Fairtrade Fortnight kicks off today and this year we are being asked to organise a Fairtrade breakfast in support of the farmers who grow the food we have every morning, like coffee, tea, cocoa and bananas. Support for poor farmers is to be welcomed, but is Fairtrade getting it right asks Ralitza Dimova?
I believe that Fairtrade policy and related activism should promote a more comprehensive development agenda that takes into account the full range of crops produced by developing countries’ farmers and their effect on farmers’ incomes and food security.
At a broader level, one needs to answer the question of whether targeted support for a limited range of export sectors does not trap poor households and countries in narrow (typically tropical cash crop) production with potential negative implications for food security and overall development prospects.
Following numerous success stories in the now long history of pursuit of key Fairtrade tenets – empowerment, participation and justice – authors have compiled comprehensive literature reviews on the role of Fairtrade in alleviating poverty and ensuring social justice.
Such reviews (see for instance Nelson and Pound, 2009) have found overwhelming evidence in favour of the ability of Fairtrade to provide favourable economic opportunity for smallholder farming families, thus resulting in higher returns and more stable incomes for those involved.
Yet, there is no easy answer as to whether Fairtrade has resulted in either broader scale poverty alleviation or universal farmer empowerment, especially among female farmers. Indeed, there is evidence that ‘fair’ and stable prices – which are at the heart of Fairtrade policy making – lead to activity specialisation and reduced income diversification, thus potentially increasing household vulnerability to price shocks (Ruben, Fort and Zaniga, 2008).

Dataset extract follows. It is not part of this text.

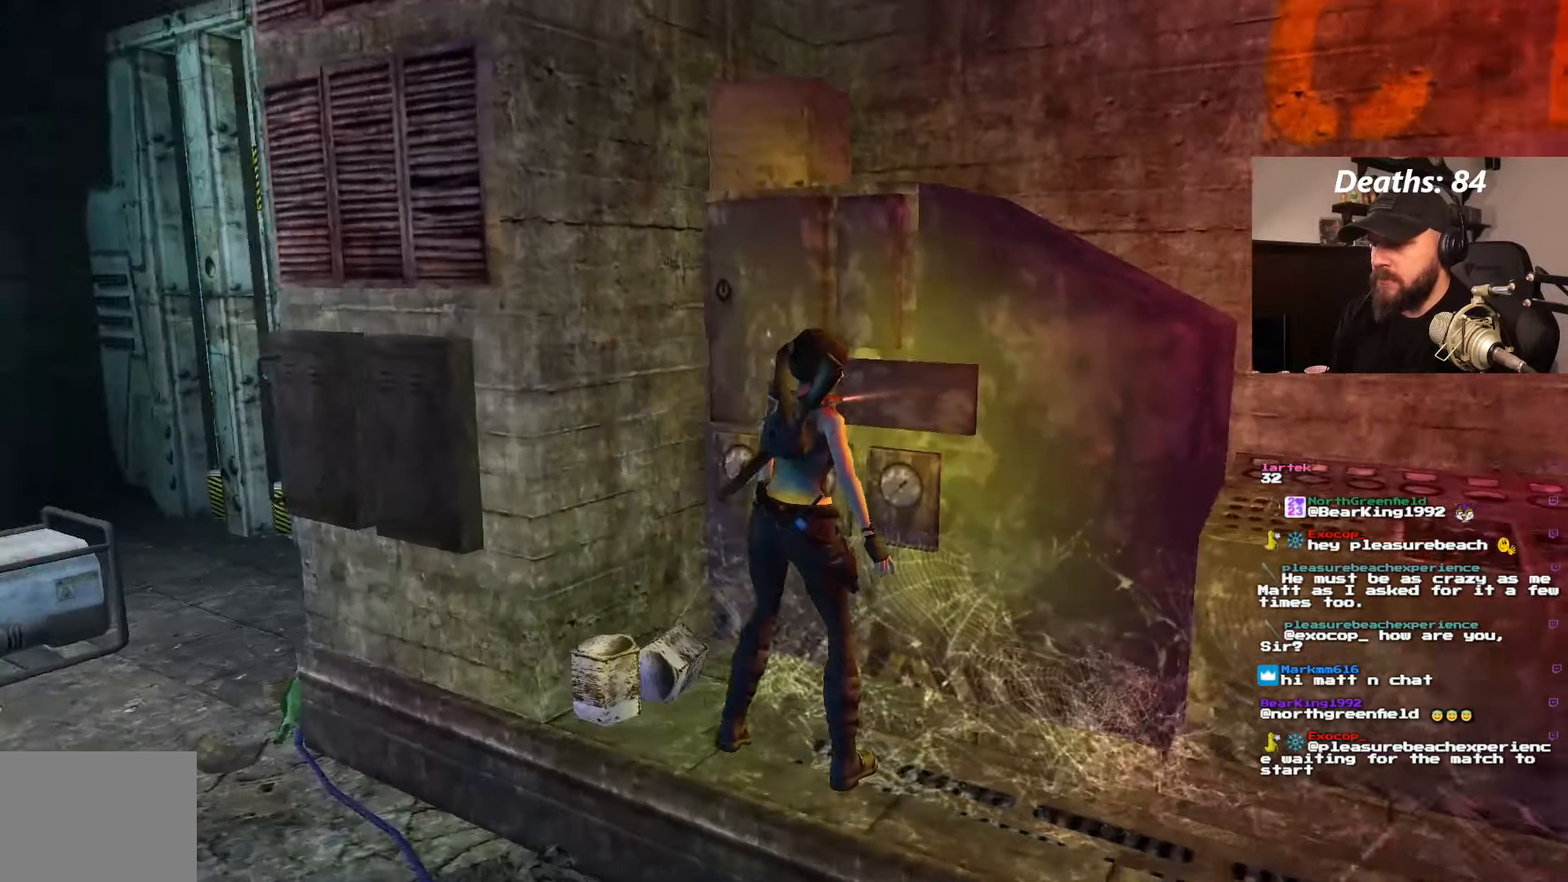
{"buttons": ["DPAD_UP", "DPAD_RIGHT"], "left_stick": "center", "right_stick": "center", "events": [[100, "DPAD_RIGHT", "down"], [217, "DPAD_RIGHT", "up"], [333, "DPAD_UP", "down"], [417, "DPAD_RIGHT", "down"]]}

Dramatic fluctuations of the prices of internationally traded food commodities in 2008 and 2011 brought to the fore the extreme vulnerability of households and countries that are net producers of cash crops (namely farmers, for whom the income generated from cash crop production exceeds the expenditures on cash crops) and are simultaneously net consumers of food crops (namely farmers, who spend more income on food consumption than the income generated from food production).
This vulnerability of cash crop producing households and countries that are dependent on (highly priced) imported food crops to isolated price and non-price factors is backed by my recent research undertaken in the Ivory Coast. Key results from my research and additional insights from stakeholders are presented in a 10-minute film on how food-cash crop competition impacts on a cash crop exporting, food crop importing less developed country.
Among the findings is the fact that producers of cash crops such as cocoa, rubber and palm oil in the Ivory Coast have long enjoyed support in the form of guaranteed prices and markets. While stabilising incomes, such interventions have led to competition for space among food and cash crops and enhanced vulnerability of food crop producers – particularly women – who are left to the vagaries of the market.
Targeted – mainly price related – interventions to the cash crop sector, in the absence of broader land tenure reforms, have not only enhanced food insecurity at the micro level, but have contributed to the enhanced food import dependency of a predominantly agricultural economy – in what is one the largest producers of cash crops in the world. Indeed, doubling of the prices of internationally traded commodities in 2008, led to violence in the streets of Abidjan, pushing the country down the route of yet another political crisis.
My research on the welfare implications of rising food prices in 2008, indicates that the positive price shock led to relocation of income from net food consumers to net producers of food both geographically (from the poorer cash crop producing South, to the food crop producing North of the country) and within the same geographical regions (from relatively better off urban dwellers to worse off rural dwellers) at that particular point in time (Dimova and Gbakou, 2013).
Yet, taking a longer term perspective, food security and sustainability continues to be threatened by food price fluctuations and competition for space between food and cash crops. The story of the Ivory Coast is not an isolated case, but rather a norm in the global south – particularly among sub-Saharan African, Latin American and Middle Eastern countries, specialising in commodity production and trade, but dependent on food imports and failing to enjoy massive industrialisation and movement up the value chain.
Whilst the support for poor farmers through initiatives like Fairtrade is welcome and important, such initiatives should be based on a thorough understanding of specific local conditions and trade-offs. Price interventions and other support for cash crop producing farmers – especially those who are marginalised – is likely to enhance their welfare, but it may restrict their choices and discriminate against food producers, thus enhancing food insecurity and vulnerability at both the household and country level.
When – as highlighted in my film – crop choice is largely driven by land tenure and social norms, Fairtrade type initiatives need to be complemented by understanding and policy initiatives in areas such as land reform. When food security is at stake, one would also need to understand and support reform of the global agricultural trade system. Despite significant progress – such as in the context of the Agreement on Agriculture of the WTO – food imports from developing to developed countries continue to be severely restricted, while tariff escalations are a constraint to developing countries getting any real competitive edge. (McCulloch, Winters and Cirera, 2002).